US 12,086,735 B2
Local genetic ethnicity determination system
Keith D. Noto, San Francisco, CA (US); and Yong Wang, Foster City, CA (US)
Assigned to Ancestry.com DNA, LLC, Lehi, UT (US)
Filed by Ancestry.com DNA, LLC, Lehi, UT (US)
Filed on Jan. 8, 2020, as Appl. No. 16/737,269.
Application 16/737,269 is a continuation of application No. 15/209,458, filed on Jul. 13, 2016, granted, now 10,558,930.
Claims priority of provisional application 62/191,968, filed on Jul. 13, 2015.
Prior Publication US 2020/0160202 A1, May 21, 2020
This patent is subject to a terminal disclaimer.
Int. Cl. G06N 7/01 (2023.01); G06N 20/00 (2019.01); G16B 10/00 (2019.01); G16B 40/00 (2019.01); G16B 40/20 (2019.01)

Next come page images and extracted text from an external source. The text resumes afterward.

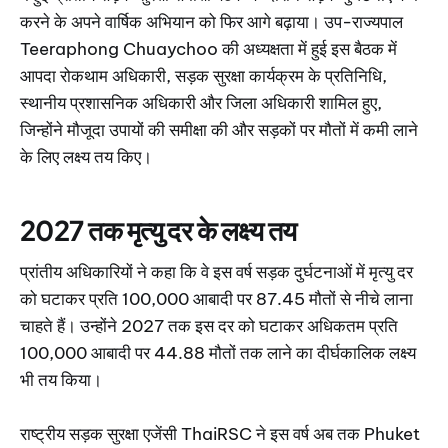
करने के अपने वार्षिक अभियान को फिर आगे बढ़ाया। उप-राज्यपाल
Teeraphong Chuaychoo की अध्यक्षता में हुई इस बैठक में
आपदा रोकथाम अधिकारी, सड़क सुरक्षा कार्यक्रम के प्रतिनिधि,
स्थानीय प्रशासनिक अधिकारी और जिला अधिकारी शामिल हुए,
जिन्होंने मौजूदा उपायों की समीक्षा की और सड़कों पर मौतों में कमी लाने
के लिए लक्ष्य तय किए।
2027 तक मृत्यु दर के लक्ष्य तय
प्रांतीय अधिकारियों ने कहा कि वे इस वर्ष सड़क दुर्घटनाओं में मृत्यु दर
को घटाकर प्रति 100,000 आबादी पर 87.45 मौतों से नीचे लाना
चाहते हैं। उन्होंने 2027 तक इस दर को घटाकर अधिकतम प्रति
100,000 आबादी पर 44.88 मौतों तक लाने का दीर्घकालिक लक्ष्य
भी तय किया।
राष्ट्रीय सड़क सुरक्षा एजेंसी ThaiRSC ने इस वर्ष अब तक Phuket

CPC G06N 7/01 (2023.01) [G06N 20/00 (2019.01); G16B 10/00 (2019.02); G16B 40/20 (2019.02); G16B 40/00 (2019.02)] 20 Claims
 
1. A computer-implemented method comprising:
accessing an input sample genetic dataset of an individual;
dividing the input sample genetic dataset into a plurality of windows, each window comprising a set of a plurality of single nucleotide polymorphisms (SNPs);
generating, using the divided input sample genetic dataset, an inter-window hidden Markov model (HMM), wherein the inter-window HMM comprises:
(i) for each window, a set of nodes representing the window, each node in the set corresponding to a pair of labels and associated with an emission probability, each label in the pair representing an ethnicity label for the plurality of SNPs included in the window;
(ii) a plurality of edges, each edge connecting a first node of a first set of nodes representing a first window to a second node of a second set of nodes representing a second window, each edge representing a transition from the first node to the second node;
and wherein the inter-window HMM is trained by:
receiving haplotype data corresponding to sequences of alleles of individuals;
building per-window models for the plurality of windows;
receiving a set of reference panel samples; and
training the per-window models using the set of reference panel samples to generate the emission probability for each node of each window in the inter-window HMM; and
assigning one or more ethnicity labels to the input sample genetic dataset using the inter-window HMM.